Of course, once you’ve established its suitability you – as a consumer – need to establish its value. The Mitsubishi’s MSRP of about $30K can appear steep, until you take into account the $7500 tax credit available (for now) from our Federal government. At which point it effectively competes with a slew of recently introduced compacts capable of 40 miles per gallon and approximately 400 miles of range. Of course, these conventional powertrains pollute and are, uh, conventional.
The generation of electrical energy also pollutes (in Texas, where this is written, some energy is produced in coal-fired plants – and some is generated by West Texas winds), so environmental decisions are increasingly made within a context shaded by inborn bias and (on some level) political manipulation. We happen to think the development of all-electric alternatives is a good thing, and if the government needs to grease the wheels (as they repeatedly have in aerospace and infotech) it needn’t be a bad thing.

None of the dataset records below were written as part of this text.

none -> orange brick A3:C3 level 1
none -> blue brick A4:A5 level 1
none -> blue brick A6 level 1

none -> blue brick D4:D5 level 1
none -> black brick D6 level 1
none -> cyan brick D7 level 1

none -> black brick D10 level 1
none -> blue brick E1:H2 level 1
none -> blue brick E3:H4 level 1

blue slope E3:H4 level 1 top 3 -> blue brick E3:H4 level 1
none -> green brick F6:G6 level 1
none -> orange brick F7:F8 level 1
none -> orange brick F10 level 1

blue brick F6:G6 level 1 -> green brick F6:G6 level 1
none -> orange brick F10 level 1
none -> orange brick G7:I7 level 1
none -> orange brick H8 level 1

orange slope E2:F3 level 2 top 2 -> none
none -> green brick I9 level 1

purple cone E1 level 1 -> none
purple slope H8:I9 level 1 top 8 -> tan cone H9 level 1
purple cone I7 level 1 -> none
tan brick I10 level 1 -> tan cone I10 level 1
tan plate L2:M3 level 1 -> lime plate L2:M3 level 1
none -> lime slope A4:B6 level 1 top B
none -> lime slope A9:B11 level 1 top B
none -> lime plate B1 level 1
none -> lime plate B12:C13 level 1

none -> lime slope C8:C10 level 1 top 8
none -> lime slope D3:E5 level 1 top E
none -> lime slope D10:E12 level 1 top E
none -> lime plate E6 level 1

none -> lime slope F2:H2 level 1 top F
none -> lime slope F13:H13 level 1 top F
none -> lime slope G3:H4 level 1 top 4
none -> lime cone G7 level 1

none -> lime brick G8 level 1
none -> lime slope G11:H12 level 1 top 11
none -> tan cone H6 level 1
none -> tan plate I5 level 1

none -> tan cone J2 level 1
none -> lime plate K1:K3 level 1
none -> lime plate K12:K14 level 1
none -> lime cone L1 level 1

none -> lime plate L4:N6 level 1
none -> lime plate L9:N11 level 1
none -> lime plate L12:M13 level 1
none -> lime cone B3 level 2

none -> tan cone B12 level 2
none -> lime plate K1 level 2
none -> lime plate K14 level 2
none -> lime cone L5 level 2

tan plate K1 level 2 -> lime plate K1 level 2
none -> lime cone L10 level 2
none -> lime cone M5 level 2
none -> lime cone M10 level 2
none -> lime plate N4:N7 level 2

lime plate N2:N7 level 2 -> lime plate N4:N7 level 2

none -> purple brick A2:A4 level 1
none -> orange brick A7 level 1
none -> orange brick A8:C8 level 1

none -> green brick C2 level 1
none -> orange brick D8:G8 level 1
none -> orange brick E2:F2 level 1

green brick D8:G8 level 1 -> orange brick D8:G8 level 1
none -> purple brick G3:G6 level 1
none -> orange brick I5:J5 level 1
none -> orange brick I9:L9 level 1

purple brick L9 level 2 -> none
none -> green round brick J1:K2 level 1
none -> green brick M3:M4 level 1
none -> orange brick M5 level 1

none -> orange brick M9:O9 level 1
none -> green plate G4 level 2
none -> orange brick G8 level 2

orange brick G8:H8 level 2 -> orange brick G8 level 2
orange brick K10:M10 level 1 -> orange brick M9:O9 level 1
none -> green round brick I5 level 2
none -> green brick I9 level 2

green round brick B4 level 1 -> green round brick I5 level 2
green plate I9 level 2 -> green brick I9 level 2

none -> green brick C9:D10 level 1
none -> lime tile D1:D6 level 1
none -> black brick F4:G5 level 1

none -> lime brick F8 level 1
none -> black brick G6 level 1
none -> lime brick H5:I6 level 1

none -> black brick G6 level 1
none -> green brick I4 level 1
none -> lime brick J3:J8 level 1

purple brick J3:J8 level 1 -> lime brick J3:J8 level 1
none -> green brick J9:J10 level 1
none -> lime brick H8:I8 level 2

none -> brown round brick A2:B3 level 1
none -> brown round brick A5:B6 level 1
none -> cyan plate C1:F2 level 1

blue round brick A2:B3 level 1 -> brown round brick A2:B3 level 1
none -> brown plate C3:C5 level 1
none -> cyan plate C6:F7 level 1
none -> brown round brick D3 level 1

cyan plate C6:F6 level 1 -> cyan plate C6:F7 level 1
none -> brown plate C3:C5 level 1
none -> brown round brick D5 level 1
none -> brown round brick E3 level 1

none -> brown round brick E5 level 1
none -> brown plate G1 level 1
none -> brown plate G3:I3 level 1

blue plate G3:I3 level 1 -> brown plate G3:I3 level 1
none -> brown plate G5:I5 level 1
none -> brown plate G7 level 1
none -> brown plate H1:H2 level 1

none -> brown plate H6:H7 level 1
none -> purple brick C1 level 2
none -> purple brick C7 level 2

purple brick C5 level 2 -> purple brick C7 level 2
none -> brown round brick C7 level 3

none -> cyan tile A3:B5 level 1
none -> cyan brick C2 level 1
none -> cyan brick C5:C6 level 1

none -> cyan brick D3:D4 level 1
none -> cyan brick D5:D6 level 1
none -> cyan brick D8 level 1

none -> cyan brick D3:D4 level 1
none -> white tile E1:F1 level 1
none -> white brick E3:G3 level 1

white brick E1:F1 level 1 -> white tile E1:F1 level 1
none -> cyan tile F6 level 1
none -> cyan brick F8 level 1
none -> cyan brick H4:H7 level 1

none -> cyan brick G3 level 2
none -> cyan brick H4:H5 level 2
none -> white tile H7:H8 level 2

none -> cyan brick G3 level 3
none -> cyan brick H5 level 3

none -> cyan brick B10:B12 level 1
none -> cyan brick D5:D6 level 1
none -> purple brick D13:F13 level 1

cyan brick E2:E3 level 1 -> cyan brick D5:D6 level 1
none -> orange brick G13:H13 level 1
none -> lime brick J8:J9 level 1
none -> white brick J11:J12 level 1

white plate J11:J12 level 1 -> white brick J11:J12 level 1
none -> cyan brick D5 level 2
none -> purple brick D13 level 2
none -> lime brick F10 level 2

Ultimately, if you’re in the market for an efficient alternative to an increasingly efficient array of conventional drivetrains, the Mitsubishi rates your consideration. We’re more comfortable with a net purchase price in the low $20’s, as anything higher gets you awfully close to the price point of Nissan’s Leaf. And the Nissan is awfully close to being a real car.
2012 Mitsubishi i, price and key specifications as tested
Body style/layout: 4-door hatch, mid-engine/rear-wheel drive
Base price: $31,975 (with transportation)
Price as tested: $34,920
* Rear motor, 49 kW AC synchronous
* 16 kWh lithium-ion, 330V, 88 cells
* Portable charging cable (Level 1) 120V (8A)
* Optional home charging dock (Level 2) 240V (15A)
* DC Quick-charge port (Level 3) 50KW
* Fuel economy, estimated: 112 MPGe (126 City/99 Highway)
Transmission: Single fixed reduction gear transmission
* Suspension, front/rear: Independent strut/3-link De Dion
* Wheels: 15-inch alloy
* Tires: 175/60 R15
* Brakes: Front disc/rear drum
* Steering: Speed-sensitive electric power steering
* Turning radius: 15.4 ft.
* Wheelbase: 100.4 in.
* Length: 144.7 in.
* Height: 63.6 in.
* Width: 62.4 in.
* Curb weight: 2579 lbs
* Trunk volume: 13.2 cu. ft.
* Fuel tank: N/A
* Airbags: Driver and front-passenger seat-mounted side-impact supplemental front air bags and roof-mounted curtain side-impact supplemental airbags
* Anti-lock brakes: Yes Electronic brake-force distribution: Yes Brake assist: Yes
* Other: Active Stability Control with Traction Logic Control, RISE body construction with front and rear crumple zones, Tire Pressure Monitoring System, High voltage cut-off sytem and Acoustic Vehicle Alert System
Warranty: Battery: 8 years/100,000 miles. Powertrain Components: 5 years/60,000 miles. New Vehicle: Bumper-to-Bumper, 3 years/36,000 mile limited warranty.